We don’t provide any false hope or notion that we won’t be attacked or face violence. There are three options. People can continue turning into human bombs and sacrifice their children who are going out to attack innocent Israeli children, civilians, and non combatants, which I and everyone I work with is opposed to; or we can do nothing, or we can use our bodies and voices and call for other voices and bodies and continue to resist. We have a right to confront their might with the belief we have that the power of the people will eventually overcome.

We know there is more suffering to come, but we’re suffering as it is and we can’t just sit and do nothing. And I, we, don’t think anyone believes that we have the power or force of arms to confront the Israeli military; that is not an option. So we use what we have, ourselves.

Just so you know, back in December or January, some high official was asked what would you do if 10,000 people marched on a settlement. He said, “either we shoot them, or we let them go, and we’re not going to let them go.“ Palestinians have good reason to fear. But one thing I am adamant about not having portrayed is that the ISM is an international movement that has the notion that we need to teach Palestinians the nonviolent way. That’s one of the first questions I am asked: Are you coming to help them be nonviolent? Because, Palestinians are always labeled violent.

People see so much violence because of the occupation forces, and then you listen to news and hear Palestinians have been violent, it’s the Palestinians who are violent. I almost want to explode. I can’t stand to hear the term. Palestinians are so abused with this term. The majority of the struggle has not been violent, it has been nonviolent and we are so misunderstood.

The sad thing that they don’t realize is what they’re doing is creating more suicide bombers and more people willing to sacrifice life in this way. I called a kid I’d worked with at Seeds of Peace once recently. He was a member for four or five years. Lots of Israeli kids loved him and he stood for peaceful resistance. I had to argue with him on the phone. His city was invaded, I could hear the missiles as we spoke, they must have been 10 yards away from him. And he was saying, Sharon is killing us; he wants to wipe out of terrorists, but he’s creating people like me who are willing to sacrifice our lives. People are fighting for freedom, we don’t have bombs to drop on them, but we will turn ourselves into bombs if we have to. Either Palestine is liberated, or else ever Palestinian is going to being wiped out.

I don’t see what Sharon is doing now as elevating or providing more security for Israelis. Sadly, when we encounter Israeli soldiers, they aren’t going to provide security for Israel, because they’re teaching Palestinians to hate them more. Every Israeli soldier will tell you I don’t want to be here in this Palestinian city, I’m only doing my job, they say there are terrorists in this city and I am going to find them.

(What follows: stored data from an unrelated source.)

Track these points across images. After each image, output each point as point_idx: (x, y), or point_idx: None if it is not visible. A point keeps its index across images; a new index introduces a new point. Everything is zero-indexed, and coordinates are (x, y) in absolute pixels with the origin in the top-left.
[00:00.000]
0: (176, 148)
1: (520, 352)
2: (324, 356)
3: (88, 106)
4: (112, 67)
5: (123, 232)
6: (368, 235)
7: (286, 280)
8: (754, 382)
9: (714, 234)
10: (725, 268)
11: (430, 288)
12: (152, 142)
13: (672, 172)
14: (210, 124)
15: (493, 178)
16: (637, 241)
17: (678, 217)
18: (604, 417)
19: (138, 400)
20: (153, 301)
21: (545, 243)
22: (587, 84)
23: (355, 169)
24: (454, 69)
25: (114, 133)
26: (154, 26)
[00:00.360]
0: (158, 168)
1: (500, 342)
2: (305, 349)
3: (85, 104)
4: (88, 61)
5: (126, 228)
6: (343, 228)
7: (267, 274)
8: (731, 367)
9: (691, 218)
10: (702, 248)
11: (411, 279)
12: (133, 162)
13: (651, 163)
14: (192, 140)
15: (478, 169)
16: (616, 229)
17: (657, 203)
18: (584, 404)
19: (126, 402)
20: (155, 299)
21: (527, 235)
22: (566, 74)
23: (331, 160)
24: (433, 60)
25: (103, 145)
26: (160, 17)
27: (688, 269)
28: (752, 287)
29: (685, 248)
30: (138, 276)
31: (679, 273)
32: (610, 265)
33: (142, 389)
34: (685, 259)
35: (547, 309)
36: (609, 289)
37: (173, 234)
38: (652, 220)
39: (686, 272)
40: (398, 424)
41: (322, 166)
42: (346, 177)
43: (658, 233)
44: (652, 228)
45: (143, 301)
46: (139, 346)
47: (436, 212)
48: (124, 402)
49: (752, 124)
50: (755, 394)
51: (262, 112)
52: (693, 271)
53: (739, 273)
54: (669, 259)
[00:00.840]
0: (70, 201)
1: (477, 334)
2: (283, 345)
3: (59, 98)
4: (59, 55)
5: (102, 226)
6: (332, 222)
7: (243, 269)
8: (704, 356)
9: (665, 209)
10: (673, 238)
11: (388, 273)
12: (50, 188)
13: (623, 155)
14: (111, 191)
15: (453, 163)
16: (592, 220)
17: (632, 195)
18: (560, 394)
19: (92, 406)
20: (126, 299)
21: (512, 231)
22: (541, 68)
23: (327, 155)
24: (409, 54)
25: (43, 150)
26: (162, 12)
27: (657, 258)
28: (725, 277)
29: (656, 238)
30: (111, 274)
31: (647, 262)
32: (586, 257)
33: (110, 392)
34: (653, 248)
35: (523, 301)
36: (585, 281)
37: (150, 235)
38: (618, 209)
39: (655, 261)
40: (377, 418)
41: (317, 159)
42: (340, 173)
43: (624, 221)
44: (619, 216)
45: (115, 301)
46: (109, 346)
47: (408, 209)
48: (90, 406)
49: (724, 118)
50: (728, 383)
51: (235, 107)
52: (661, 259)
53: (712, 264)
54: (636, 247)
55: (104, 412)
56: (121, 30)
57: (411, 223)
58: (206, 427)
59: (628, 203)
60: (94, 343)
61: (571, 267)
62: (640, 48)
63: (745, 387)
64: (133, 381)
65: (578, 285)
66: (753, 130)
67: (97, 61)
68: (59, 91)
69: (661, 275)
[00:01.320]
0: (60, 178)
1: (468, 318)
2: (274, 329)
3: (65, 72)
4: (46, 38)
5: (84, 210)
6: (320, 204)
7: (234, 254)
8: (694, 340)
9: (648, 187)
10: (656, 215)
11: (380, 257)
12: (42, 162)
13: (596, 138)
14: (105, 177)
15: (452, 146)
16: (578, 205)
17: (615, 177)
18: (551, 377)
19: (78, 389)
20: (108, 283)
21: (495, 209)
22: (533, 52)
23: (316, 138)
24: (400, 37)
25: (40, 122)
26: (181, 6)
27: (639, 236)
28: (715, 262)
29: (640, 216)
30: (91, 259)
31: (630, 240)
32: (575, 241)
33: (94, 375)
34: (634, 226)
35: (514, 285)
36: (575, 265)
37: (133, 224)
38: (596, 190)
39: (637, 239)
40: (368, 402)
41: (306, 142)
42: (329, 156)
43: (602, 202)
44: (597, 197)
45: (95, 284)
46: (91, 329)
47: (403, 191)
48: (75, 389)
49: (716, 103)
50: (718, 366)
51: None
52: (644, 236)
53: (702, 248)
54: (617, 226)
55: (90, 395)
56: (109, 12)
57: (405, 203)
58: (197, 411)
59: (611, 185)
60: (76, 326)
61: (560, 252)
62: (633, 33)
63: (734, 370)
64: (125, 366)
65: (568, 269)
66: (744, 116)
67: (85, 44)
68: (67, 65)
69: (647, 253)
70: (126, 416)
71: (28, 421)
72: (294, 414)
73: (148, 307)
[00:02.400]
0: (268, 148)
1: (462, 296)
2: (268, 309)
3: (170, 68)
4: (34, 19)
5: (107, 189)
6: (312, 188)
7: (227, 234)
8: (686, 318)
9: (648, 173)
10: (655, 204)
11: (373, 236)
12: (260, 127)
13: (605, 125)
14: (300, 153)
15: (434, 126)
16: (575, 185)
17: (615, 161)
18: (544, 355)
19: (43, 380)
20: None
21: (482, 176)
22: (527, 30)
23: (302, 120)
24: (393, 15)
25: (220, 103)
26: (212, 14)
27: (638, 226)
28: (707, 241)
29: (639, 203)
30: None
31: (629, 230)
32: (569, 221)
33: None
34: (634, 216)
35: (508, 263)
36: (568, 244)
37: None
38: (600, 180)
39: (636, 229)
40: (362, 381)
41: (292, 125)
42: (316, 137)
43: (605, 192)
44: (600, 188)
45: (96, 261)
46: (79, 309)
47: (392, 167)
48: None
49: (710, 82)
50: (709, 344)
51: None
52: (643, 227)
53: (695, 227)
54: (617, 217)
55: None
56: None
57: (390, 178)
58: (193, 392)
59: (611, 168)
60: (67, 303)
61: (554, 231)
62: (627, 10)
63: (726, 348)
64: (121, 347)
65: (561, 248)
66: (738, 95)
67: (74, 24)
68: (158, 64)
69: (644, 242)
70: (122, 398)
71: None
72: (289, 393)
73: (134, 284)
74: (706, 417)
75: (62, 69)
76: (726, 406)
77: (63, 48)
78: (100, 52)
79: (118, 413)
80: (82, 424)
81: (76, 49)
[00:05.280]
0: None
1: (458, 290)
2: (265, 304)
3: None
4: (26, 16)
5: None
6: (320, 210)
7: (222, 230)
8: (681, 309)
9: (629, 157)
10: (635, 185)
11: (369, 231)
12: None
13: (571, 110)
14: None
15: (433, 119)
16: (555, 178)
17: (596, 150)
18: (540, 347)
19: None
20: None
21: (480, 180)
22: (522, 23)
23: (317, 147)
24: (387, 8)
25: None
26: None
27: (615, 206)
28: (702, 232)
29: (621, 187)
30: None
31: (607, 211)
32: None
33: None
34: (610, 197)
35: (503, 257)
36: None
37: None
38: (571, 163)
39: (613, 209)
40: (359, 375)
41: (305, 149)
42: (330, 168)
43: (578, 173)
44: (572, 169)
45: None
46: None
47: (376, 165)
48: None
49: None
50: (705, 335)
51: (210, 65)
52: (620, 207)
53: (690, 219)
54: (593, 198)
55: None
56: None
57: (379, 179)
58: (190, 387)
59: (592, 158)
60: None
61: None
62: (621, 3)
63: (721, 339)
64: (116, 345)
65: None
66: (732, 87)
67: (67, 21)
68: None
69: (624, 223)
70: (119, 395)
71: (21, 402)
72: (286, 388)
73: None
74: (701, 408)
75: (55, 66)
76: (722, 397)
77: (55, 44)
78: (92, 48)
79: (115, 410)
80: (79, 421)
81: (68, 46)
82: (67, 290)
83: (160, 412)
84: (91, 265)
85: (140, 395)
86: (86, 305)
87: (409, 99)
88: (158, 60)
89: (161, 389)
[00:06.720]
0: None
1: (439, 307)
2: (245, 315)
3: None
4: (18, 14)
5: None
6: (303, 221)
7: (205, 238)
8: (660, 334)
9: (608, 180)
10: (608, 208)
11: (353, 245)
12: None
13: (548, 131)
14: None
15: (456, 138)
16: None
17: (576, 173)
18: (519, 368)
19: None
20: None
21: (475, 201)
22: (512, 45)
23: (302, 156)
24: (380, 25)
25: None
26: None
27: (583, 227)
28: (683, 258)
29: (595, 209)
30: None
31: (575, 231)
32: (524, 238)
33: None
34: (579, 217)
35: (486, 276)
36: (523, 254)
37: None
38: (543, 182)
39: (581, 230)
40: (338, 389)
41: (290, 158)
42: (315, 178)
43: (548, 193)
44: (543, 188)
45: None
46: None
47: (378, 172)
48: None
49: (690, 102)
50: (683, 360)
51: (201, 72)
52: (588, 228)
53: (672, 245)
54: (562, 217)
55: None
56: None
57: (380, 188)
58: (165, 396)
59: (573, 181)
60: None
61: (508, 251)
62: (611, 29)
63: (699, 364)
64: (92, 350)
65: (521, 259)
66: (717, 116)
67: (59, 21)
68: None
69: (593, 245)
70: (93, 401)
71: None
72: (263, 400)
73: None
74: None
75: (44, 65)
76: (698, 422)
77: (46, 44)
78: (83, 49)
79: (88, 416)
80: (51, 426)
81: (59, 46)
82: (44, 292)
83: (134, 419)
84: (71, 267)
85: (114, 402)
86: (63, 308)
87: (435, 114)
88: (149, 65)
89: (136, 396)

If you want to join us, come join in with our platform, to end the occupation. But don’t come with any other banner, come opposed to the occupation. That is the stand we take. The ISM is not an organization. It is people who are standing together from all over the world, for freedom. The freedom: to be able to live life without restrictions put on us by the Israeli military government; freedom to elect and chose our own government; freedom to move freely in our own future state, in our own lands; freedom to be able to pursue an education, make a living; freedom to live.

Right now freedom would be able to open door and go to local market, without being afraid of tanks coming down the street, and opening fire. Before, freedom meant going to another village; now it means just going down the street to the neighbor’s house.